ShotSpotter was not named as a defendant in the lawsuit.

However, the company released the following statement on July 26 in response to the lawsuit's allegations:

“The ShotSpotter system has an independently verified accuracy rate of 97%. In this case, the company consistently identified the same intersection in both its real-time alert and subsequent detailed forensic report, as later acknowledged by the Associated Press ("the location identified on the maps and GPS coordinates in both reports remained around the same intersection"). In fact, Mr. Williams himself agrees that the gunfire that killed Safarian Herring happened at that intersection.

 "ShotSpotter was not responsible for Michael Williams’ arrest or incarceration. The arrest report never mentions ShotSpotter and Mr. Williams was not arrested until three months after the real-time alert was issued. Authorities decide whether to arrest and prosecute someone and ShotSpotter is not involved in those decisions.

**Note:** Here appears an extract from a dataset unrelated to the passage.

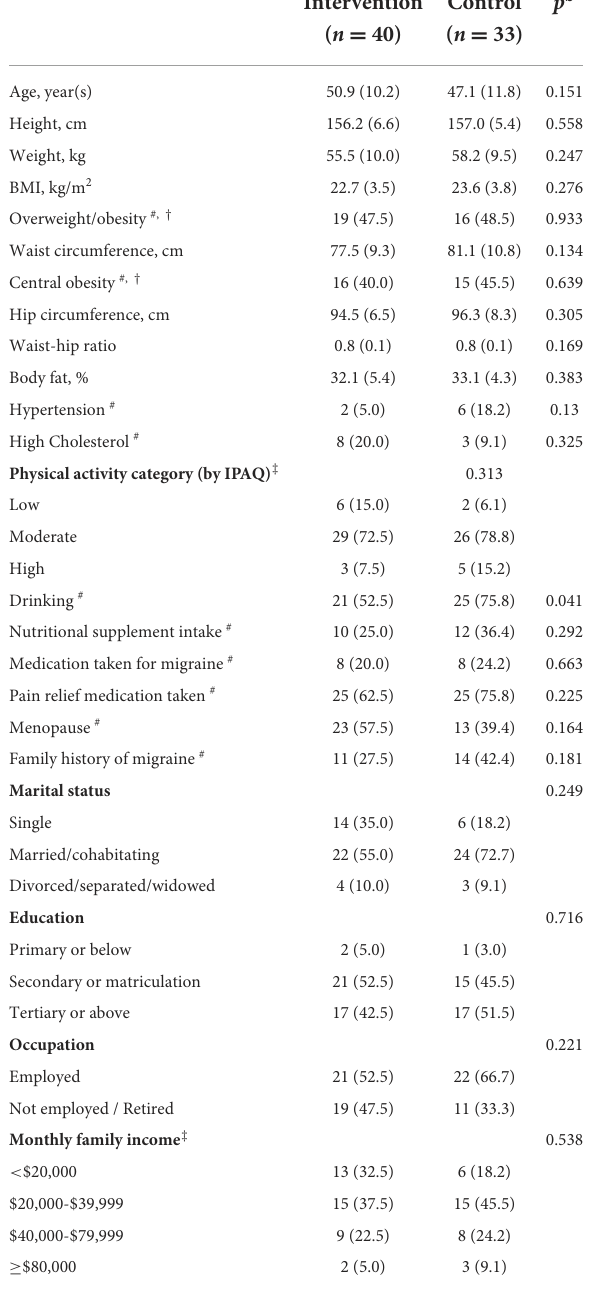
TABLE 1 Basic characteristics of the participants a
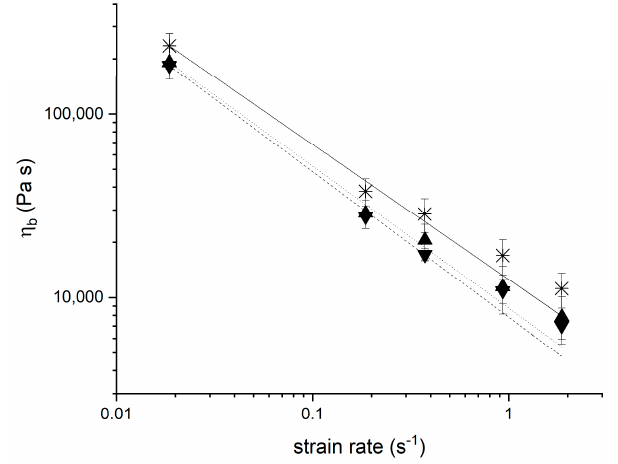
Figure 2. Extensional viscosity measured at ε b = 1.00 after 3 h fermentation at 30 °C presented as flow curve. Data were fitted according to Turbin-Orger et al. (2015) using a power law model . ( n − 1 ) (cid:0) . (cid:1) = K · ε ε ( η b ). ( ― ― ) Reference without additives, (·· ▲ ··) 1 g yeast/100 g flour, (-- ▼ --) 2 g yeast/100 g flour. (n = 3, X ± STD).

ShotSpotter identifies and alerts on gunfire incidents, not people. 

"ShotSpotter was not aware until months after Mr. Williams had been arrested and did not know the prosecutor’s theory of the case was that Mr. Williams shot Mr. Herring inside a car. Once ShotSpotter learned of the prosecutor’s theory, the company reminded the prosecutor that ShotSpotter's evidence is only guaranteed to locate shots fired outdoors, not inside a car or building, and would not support the prosecutor’s theory of the case. It was then that the prosecution dismissed the case against Mr. Williams.

 "Mr. Williams’ defense counsel also had the information necessary to raise this argument, but he did not. ShotSpotter did.

 "ShotSpotter provides unique, reliable, and valuable evidence and expert witness testimony that has been successfully admitted in 200 court cases, in 20 states, and has survived scrutiny in dozens of Frye and Daubert challenges.”

 The lawsuit comes as the city of Chicago continues to suffer from its worst multi-year crime waves in decades.  According to Chicago city data, homicides are up 29% and firearm violence incidents are up 13%, compared to 2019. And those represent declines from the highs of 2020 and 2021.

Further, carjacking incidents are at their highest levels ever recorded in Chicago. And all manners of violent crimes have increased throughout the city, including in neighborhoods and districts once considered relatively low crime areas.